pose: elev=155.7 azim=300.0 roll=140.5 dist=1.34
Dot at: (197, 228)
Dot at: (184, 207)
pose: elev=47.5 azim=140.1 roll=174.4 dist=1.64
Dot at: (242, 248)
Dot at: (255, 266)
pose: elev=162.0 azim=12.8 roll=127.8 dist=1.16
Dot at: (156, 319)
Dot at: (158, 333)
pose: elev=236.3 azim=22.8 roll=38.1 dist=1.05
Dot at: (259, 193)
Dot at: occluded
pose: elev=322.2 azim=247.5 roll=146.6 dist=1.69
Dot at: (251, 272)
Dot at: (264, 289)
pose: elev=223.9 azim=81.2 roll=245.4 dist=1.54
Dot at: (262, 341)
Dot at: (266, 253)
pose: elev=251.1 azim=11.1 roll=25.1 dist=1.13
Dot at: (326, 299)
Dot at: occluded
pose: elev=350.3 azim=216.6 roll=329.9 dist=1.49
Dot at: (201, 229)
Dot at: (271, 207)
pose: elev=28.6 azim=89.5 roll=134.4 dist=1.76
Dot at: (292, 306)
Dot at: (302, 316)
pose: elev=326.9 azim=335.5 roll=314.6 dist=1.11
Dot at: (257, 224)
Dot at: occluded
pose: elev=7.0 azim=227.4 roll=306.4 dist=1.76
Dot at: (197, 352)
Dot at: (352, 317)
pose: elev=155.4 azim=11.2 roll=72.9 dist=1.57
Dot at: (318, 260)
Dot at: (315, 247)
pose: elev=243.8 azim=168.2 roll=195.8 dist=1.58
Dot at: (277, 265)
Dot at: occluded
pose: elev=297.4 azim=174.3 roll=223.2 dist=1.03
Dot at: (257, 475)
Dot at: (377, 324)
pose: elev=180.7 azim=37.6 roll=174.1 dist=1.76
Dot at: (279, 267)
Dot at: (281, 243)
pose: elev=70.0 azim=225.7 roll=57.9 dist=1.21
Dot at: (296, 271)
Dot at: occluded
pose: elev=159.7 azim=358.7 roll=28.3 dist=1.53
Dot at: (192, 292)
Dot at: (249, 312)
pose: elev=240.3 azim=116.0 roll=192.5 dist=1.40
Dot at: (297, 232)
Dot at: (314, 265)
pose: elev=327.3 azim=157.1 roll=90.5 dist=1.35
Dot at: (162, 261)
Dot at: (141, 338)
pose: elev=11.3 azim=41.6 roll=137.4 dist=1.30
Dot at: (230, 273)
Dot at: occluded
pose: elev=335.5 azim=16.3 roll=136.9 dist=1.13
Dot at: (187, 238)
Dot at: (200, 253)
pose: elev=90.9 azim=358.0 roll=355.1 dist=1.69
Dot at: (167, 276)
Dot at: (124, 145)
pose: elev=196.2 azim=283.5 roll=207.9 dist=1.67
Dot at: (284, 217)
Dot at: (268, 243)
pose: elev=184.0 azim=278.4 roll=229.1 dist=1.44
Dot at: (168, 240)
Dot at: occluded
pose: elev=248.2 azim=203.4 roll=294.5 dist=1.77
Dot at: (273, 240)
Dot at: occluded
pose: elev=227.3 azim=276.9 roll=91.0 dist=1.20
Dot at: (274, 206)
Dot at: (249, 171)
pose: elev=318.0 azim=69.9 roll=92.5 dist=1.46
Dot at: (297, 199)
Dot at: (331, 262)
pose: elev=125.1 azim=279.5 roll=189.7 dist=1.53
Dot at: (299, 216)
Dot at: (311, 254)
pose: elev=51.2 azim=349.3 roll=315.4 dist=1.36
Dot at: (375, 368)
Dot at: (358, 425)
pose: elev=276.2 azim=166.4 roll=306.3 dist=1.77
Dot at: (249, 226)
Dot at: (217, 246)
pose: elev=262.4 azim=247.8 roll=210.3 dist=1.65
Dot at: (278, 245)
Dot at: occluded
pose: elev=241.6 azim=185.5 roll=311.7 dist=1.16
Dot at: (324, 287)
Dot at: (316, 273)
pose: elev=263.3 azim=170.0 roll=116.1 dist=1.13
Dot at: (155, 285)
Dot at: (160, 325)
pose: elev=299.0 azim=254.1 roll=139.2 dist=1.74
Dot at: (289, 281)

> **Your goal**:
Convert the data above into a Markdown table with a Row column numbering each line and a Line column holding it. Leave out any blank lines.

> **Solution to this exercise**:
| Row | Line |
|---|---|
| 1 | pose: elev=155.7 azim=300.0 roll=140.5 dist=1.34 |
| 2 | Dot at: (197, 228) |
| 3 | Dot at: (184, 207) |
| 4 | pose: elev=47.5 azim=140.1 roll=174.4 dist=1.64 |
| 5 | Dot at: (242, 248) |
| 6 | Dot at: (255, 266) |
| 7 | pose: elev=162.0 azim=12.8 roll=127.8 dist=1.16 |
| 8 | Dot at: (156, 319) |
| 9 | Dot at: (158, 333) |
| 10 | pose: elev=236.3 azim=22.8 roll=38.1 dist=1.05 |
| 11 | Dot at: (259, 193) |
| 12 | Dot at: occluded |
| 13 | pose: elev=322.2 azim=247.5 roll=146.6 dist=1.69 |
| 14 | Dot at: (251, 272) |
| 15 | Dot at: (264, 289) |
| 16 | pose: elev=223.9 azim=81.2 roll=245.4 dist=1.54 |
| 17 | Dot at: (262, 341) |
| 18 | Dot at: (266, 253) |
| 19 | pose: elev=251.1 azim=11.1 roll=25.1 dist=1.13 |
| 20 | Dot at: (326, 299) |
| 21 | Dot at: occluded |
| 22 | pose: elev=350.3 azim=216.6 roll=329.9 dist=1.49 |
| 23 | Dot at: (201, 229) |
| 24 | Dot at: (271, 207) |
| 25 | pose: elev=28.6 azim=89.5 roll=134.4 dist=1.76 |
| 26 | Dot at: (292, 306) |
| 27 | Dot at: (302, 316) |
| 28 | pose: elev=326.9 azim=335.5 roll=314.6 dist=1.11 |
| 29 | Dot at: (257, 224) |
| 30 | Dot at: occluded |
| 31 | pose: elev=7.0 azim=227.4 roll=306.4 dist=1.76 |
| 32 | Dot at: (197, 352) |
| 33 | Dot at: (352, 317) |
| 34 | pose: elev=155.4 azim=11.2 roll=72.9 dist=1.57 |
| 35 | Dot at: (318, 260) |
| 36 | Dot at: (315, 247) |
| 37 | pose: elev=243.8 azim=168.2 roll=195.8 dist=1.58 |
| 38 | Dot at: (277, 265) |
| 39 | Dot at: occluded |
| 40 | pose: elev=297.4 azim=174.3 roll=223.2 dist=1.03 |
| 41 | Dot at: (257, 475) |
| 42 | Dot at: (377, 324) |
| 43 | pose: elev=180.7 azim=37.6 roll=174.1 dist=1.76 |
| 44 | Dot at: (279, 267) |
| 45 | Dot at: (281, 243) |
| 46 | pose: elev=70.0 azim=225.7 roll=57.9 dist=1.21 |
| 47 | Dot at: (296, 271) |
| 48 | Dot at: occluded |
| 49 | pose: elev=159.7 azim=358.7 roll=28.3 dist=1.53 |
| 50 | Dot at: (192, 292) |
| 51 | Dot at: (249, 312) |
| 52 | pose: elev=240.3 azim=116.0 roll=192.5 dist=1.40 |
| 53 | Dot at: (297, 232) |
| 54 | Dot at: (314, 265) |
| 55 | pose: elev=327.3 azim=157.1 roll=90.5 dist=1.35 |
| 56 | Dot at: (162, 261) |
| 57 | Dot at: (141, 338) |
| 58 | pose: elev=11.3 azim=41.6 roll=137.4 dist=1.30 |
| 59 | Dot at: (230, 273) |
| 60 | Dot at: occluded |
| 61 | pose: elev=335.5 azim=16.3 roll=136.9 dist=1.13 |
| 62 | Dot at: (187, 238) |
| 63 | Dot at: (200, 253) |
| 64 | pose: elev=90.9 azim=358.0 roll=355.1 dist=1.69 |
| 65 | Dot at: (167, 276) |
| 66 | Dot at: (124, 145) |
| 67 | pose: elev=196.2 azim=283.5 roll=207.9 dist=1.67 |
| 68 | Dot at: (284, 217) |
| 69 | Dot at: (268, 243) |
| 70 | pose: elev=184.0 azim=278.4 roll=229.1 dist=1.44 |
| 71 | Dot at: (168, 240) |
| 72 | Dot at: occluded |
| 73 | pose: elev=248.2 azim=203.4 roll=294.5 dist=1.77 |
| 74 | Dot at: (273, 240) |
| 75 | Dot at: occluded |
| 76 | pose: elev=227.3 azim=276.9 roll=91.0 dist=1.20 |
| 77 | Dot at: (274, 206) |
| 78 | Dot at: (249, 171) |
| 79 | pose: elev=318.0 azim=69.9 roll=92.5 dist=1.46 |
| 80 | Dot at: (297, 199) |
| 81 | Dot at: (331, 262) |
| 82 | pose: elev=125.1 azim=279.5 roll=189.7 dist=1.53 |
| 83 | Dot at: (299, 216) |
| 84 | Dot at: (311, 254) |
| 85 | pose: elev=51.2 azim=349.3 roll=315.4 dist=1.36 |
| 86 | Dot at: (375, 368) |
| 87 | Dot at: (358, 425) |
| 88 | pose: elev=276.2 azim=166.4 roll=306.3 dist=1.77 |
| 89 | Dot at: (249, 226) |
| 90 | Dot at: (217, 246) |
| 91 | pose: elev=262.4 azim=247.8 roll=210.3 dist=1.65 |
| 92 | Dot at: (278, 245) |
| 93 | Dot at: occluded |
| 94 | pose: elev=241.6 azim=185.5 roll=311.7 dist=1.16 |
| 95 | Dot at: (324, 287) |
| 96 | Dot at: (316, 273) |
| 97 | pose: elev=263.3 azim=170.0 roll=116.1 dist=1.13 |
| 98 | Dot at: (155, 285) |
| 99 | Dot at: (160, 325) |
| 100 | pose: elev=299.0 azim=254.1 roll=139.2 dist=1.74 |
| 101 | Dot at: (289, 281) |